Developers Guide
Build OpenClonk
Windows users can check out this tutorial: Building with Visual C++
Otherwise, here is how you can build OpenClonk in three easy steps:
1. Get the source code
We use Mercurial as our version control system. The TortoiseHG website describes how to install it. If you just want to download the OpenClonk source code, you can also install Mercurial without TortoiseHG. TortoiseHG is a GUI for Mercurial which makes using Mercurial much more comfortable.
Two tips for somebody new to Mercurial: Ignore the revision numbers, they are only there to mislead you. Pay attention to the changelog id. And activate the "Mercurial Queues" extension to get the "strip" command, with which one can delete changesets that are no longer needed.

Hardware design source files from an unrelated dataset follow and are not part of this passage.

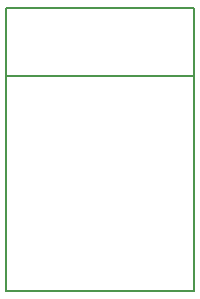
<source format=gbo>
G75*
%MOIN*%
%OFA0B0*%
%FSLAX24Y24*%
%IPPOS*%
%LPD*%
%AMOC8*
5,1,8,0,0,1.08239X$1,22.5*
%
%ADD10C,0.0050*%
D10*
X012423Y014057D02*
X012423Y021223D01*
X018722Y021223D01*
X018722Y014057D01*
X012423Y014057D01*
X012423Y021223D02*
X012423Y023506D01*
X018722Y023506D01*
X018722Y021223D01*
M02*

</source>
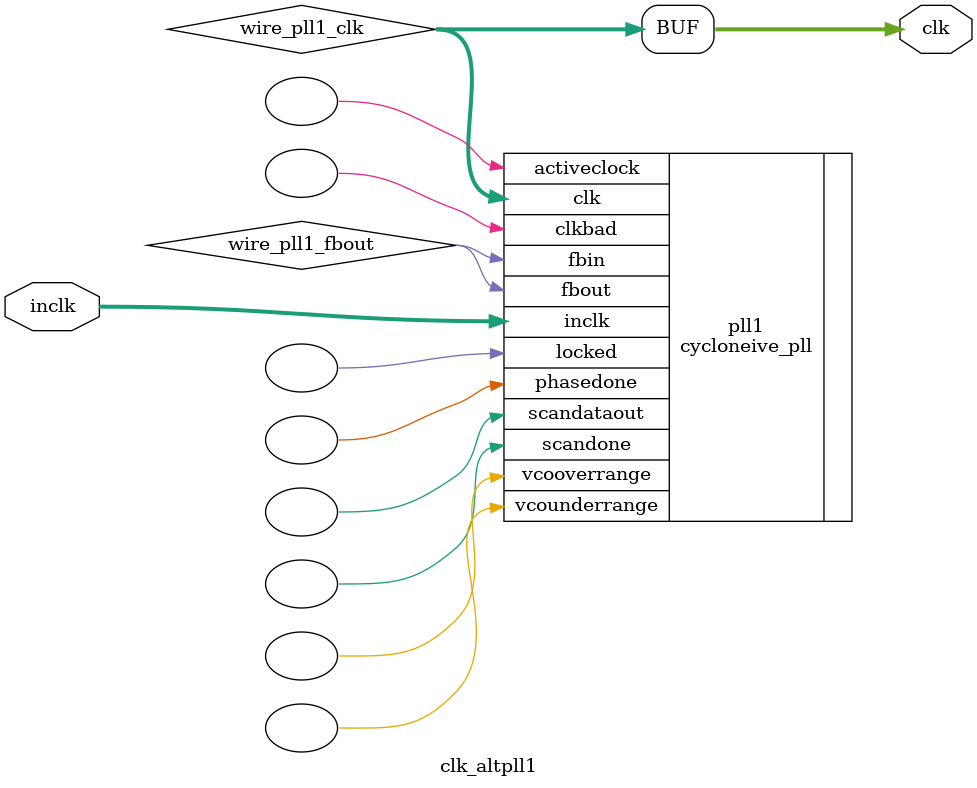
<source format=v>






//synthesis_resources = cycloneive_pll 1 
//synopsys translate_off
`timescale 1 ps / 1 ps
//synopsys translate_on
module  clk_altpll1
	( 
	clk,
	inclk) /* synthesis synthesis_clearbox=1 */;
	output   [4:0]  clk;
	input   [1:0]  inclk;
`ifndef ALTERA_RESERVED_QIS
// synopsys translate_off
`endif
	tri0   [1:0]  inclk;
`ifndef ALTERA_RESERVED_QIS
// synopsys translate_on
`endif

	wire  [4:0]   wire_pll1_clk;
	wire  wire_pll1_fbout;

	cycloneive_pll   pll1
	( 
	.activeclock(),
	.clk(wire_pll1_clk),
	.clkbad(),
	.fbin(wire_pll1_fbout),
	.fbout(wire_pll1_fbout),
	.inclk(inclk),
	.locked(),
	.phasedone(),
	.scandataout(),
	.scandone(),
	.vcooverrange(),
	.vcounderrange()
	`ifndef FORMAL_VERIFICATION
	// synopsys translate_off
	`endif
	,
	.areset(1'b0),
	.clkswitch(1'b0),
	.configupdate(1'b0),
	.pfdena(1'b1),
	.phasecounterselect({3{1'b0}}),
	.phasestep(1'b0),
	.phaseupdown(1'b0),
	.scanclk(1'b0),
	.scanclkena(1'b1),
	.scandata(1'b0)
	`ifndef FORMAL_VERIFICATION
	// synopsys translate_on
	`endif
	);
	defparam
		pll1.bandwidth_type = "auto",
		pll1.clk0_divide_by = 50,
		pll1.clk0_duty_cycle = 50,
		pll1.clk0_multiply_by = 1,
		pll1.clk0_phase_shift = "0",
		pll1.compensate_clock = "clk0",
		pll1.inclk0_input_frequency = 20000,
		pll1.operation_mode = "normal",
		pll1.pll_type = "auto",
		pll1.lpm_type = "cycloneive_pll";
	assign
		clk = {wire_pll1_clk[4:0]};
endmodule //clk_altpll1
//VALID FILE

</source>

To get the source, you have to clone the repository. Use the TortoiseHG dialog to clone http://hg.openclonk.org/ or execute this command in a commandline shell:
hg clone http://hg.openclonk.org/ openclonk
If you already cloned the repository and only want to update your local repository, use the Synchronise dialog of TortoiseHG to pull the repository and update. Or execute in the commandline:
hg pull --update
2. Install Build tools and libraries
OpenClonk has a couple of dependencies on other libraries. Please refer to the Readme.*.txt in the freshly checked out source tree. For windows, we provide prebuilt packages of libraries:
3. Compile the game
Again, the Readme.*.txt has the details, as this step is highly platform dependent. But it's also comparatively uncomplicated: If you installed everything that's listed, and it doesn't build, you found a bug.
Get your changes into the openclonk.org repository
First, make the changes on your local copy of the repository. Then commit it to your local Mercurial repository. After that, you can export the changes as a patch (if you only changed source code or text) or as a bundle (if you changed binary files). Then attach the file to a forum post.
See also the topic in the developers corner.
Miscellanous notes
Mercurial extensions you really need
Add these to your ~/.hgrc:
hgext.mq=
This enables the "strip" command, with which you can remove a unwanted revision. Absolutely necessary, because the great thing about distributed revision control is that one can commit early and often and then go back and clean up, often creating new commits to replace the old ones. But the old ones do not disappear after being abandoned. Or maybe you want to try out some revision from somebody else, and get rid of it afterwards.
hgext.rebase= hgext.transplant=
These enable you to reorder history. Essential if you have an experimental feature followed by a bugfix and only want to push the bugfix to the public repository.